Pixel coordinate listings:

════════

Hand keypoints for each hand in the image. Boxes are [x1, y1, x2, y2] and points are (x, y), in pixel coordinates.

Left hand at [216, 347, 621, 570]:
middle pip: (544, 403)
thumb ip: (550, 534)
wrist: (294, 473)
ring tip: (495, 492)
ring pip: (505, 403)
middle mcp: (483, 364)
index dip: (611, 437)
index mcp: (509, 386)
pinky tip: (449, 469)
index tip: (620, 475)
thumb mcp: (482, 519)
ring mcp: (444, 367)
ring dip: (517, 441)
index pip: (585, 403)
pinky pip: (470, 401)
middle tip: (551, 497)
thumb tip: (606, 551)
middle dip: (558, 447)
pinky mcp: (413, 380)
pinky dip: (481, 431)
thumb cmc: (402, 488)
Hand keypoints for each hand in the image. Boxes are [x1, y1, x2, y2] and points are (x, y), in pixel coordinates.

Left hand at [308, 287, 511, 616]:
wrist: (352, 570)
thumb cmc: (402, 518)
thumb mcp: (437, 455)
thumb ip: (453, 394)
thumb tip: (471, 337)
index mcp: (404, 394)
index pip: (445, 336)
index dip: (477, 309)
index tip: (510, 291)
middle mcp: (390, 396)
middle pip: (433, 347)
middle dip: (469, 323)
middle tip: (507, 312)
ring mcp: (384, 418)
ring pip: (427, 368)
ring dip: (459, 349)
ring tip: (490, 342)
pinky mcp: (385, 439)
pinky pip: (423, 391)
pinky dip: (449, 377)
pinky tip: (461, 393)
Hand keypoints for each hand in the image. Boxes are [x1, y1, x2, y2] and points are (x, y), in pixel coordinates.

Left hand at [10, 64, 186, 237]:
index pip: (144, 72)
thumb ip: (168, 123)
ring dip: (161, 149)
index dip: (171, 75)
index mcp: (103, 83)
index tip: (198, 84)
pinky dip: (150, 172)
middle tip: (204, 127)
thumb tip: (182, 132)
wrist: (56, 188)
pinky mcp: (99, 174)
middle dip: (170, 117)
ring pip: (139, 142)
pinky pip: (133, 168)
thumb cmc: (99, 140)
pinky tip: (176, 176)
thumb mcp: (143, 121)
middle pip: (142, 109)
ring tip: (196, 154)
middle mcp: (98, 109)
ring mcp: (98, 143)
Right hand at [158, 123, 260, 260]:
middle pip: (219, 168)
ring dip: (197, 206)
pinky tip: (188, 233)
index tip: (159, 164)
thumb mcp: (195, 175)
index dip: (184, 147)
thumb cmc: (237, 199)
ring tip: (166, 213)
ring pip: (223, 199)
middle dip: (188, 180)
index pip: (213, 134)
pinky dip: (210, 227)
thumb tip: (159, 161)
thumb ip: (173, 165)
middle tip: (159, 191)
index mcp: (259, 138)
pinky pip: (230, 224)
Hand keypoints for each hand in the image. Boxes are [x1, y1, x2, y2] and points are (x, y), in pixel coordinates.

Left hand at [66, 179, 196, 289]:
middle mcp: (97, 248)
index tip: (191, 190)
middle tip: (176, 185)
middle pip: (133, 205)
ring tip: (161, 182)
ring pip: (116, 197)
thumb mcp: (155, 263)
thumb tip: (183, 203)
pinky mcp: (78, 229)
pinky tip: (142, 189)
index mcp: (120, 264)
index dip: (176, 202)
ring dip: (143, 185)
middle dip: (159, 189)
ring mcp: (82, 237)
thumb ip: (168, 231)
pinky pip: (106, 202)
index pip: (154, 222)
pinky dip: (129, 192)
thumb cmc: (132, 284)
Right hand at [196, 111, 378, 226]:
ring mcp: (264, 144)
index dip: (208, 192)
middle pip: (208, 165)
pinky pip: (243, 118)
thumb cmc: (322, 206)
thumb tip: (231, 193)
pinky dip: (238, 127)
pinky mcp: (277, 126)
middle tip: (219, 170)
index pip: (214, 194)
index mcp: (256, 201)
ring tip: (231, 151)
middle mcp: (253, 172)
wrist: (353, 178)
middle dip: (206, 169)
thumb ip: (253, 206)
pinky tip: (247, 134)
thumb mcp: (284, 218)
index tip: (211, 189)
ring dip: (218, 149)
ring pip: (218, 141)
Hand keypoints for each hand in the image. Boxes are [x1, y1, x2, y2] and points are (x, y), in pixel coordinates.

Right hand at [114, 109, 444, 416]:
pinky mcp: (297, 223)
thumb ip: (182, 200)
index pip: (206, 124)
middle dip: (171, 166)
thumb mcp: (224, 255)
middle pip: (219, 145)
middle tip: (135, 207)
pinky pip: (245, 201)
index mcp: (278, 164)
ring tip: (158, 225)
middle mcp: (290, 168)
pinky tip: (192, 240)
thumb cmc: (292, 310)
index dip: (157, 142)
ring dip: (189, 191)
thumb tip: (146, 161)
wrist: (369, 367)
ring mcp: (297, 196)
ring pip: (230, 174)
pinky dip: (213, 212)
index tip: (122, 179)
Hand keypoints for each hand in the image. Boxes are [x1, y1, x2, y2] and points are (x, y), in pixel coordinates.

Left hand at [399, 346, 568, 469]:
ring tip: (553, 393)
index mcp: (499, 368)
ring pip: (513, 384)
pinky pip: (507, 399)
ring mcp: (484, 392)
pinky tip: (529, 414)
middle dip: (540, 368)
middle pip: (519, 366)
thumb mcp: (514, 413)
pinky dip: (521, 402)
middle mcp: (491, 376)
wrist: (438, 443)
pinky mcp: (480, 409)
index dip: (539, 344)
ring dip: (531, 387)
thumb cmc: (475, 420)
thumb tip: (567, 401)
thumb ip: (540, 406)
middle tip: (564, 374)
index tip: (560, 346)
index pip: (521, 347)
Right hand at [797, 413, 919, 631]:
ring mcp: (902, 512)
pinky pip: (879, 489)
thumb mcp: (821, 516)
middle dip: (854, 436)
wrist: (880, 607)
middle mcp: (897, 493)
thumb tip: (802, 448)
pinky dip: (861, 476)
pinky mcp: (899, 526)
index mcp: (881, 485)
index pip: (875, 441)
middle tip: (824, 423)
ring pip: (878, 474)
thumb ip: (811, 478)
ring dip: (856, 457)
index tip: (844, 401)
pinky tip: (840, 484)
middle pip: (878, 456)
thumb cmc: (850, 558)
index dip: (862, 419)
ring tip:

════════

Activity | Repeat the lines from the first one in the records through the line containing "pinky tip: (461, 393)", exactly as written, and nothing else.

Exercise output |
Hand keypoints for each hand in the image. Boxes are [x1, y1, x2, y2] and points are (x, y), in pixel coordinates.

Left hand at [216, 347, 621, 570]:
middle pip: (544, 403)
thumb ip: (550, 534)
wrist: (294, 473)
ring tip: (495, 492)
ring pip: (505, 403)
middle mcp: (483, 364)
index dip: (611, 437)
index mcp: (509, 386)
pinky tip: (449, 469)
index tip: (620, 475)
thumb mcp: (482, 519)
ring mcp: (444, 367)
ring dip: (517, 441)
index pip: (585, 403)
pinky pip: (470, 401)
middle tip: (551, 497)
thumb tip: (606, 551)
middle dip: (558, 447)
pinky mcp: (413, 380)
pinky dip: (481, 431)
thumb cmc: (402, 488)
Hand keypoints for each hand in the image. Boxes are [x1, y1, x2, y2] and points are (x, y), in pixel coordinates.

Left hand at [308, 287, 511, 616]:
wrist: (352, 570)
thumb cmc: (402, 518)
thumb mcp: (437, 455)
thumb ip: (453, 394)
thumb tip: (471, 337)
index mcp: (404, 394)
index pip: (445, 336)
index dip: (477, 309)
index tip: (510, 291)
middle mcp: (390, 396)
middle pip: (433, 347)
middle dip: (469, 323)
middle tip: (507, 312)
ring mcp: (384, 418)
ring pip: (427, 368)
ring dip: (459, 349)
ring tip: (490, 342)
pinky mcp: (385, 439)
pinky pip: (423, 391)
pinky dip: (449, 377)
pinky tip: (461, 393)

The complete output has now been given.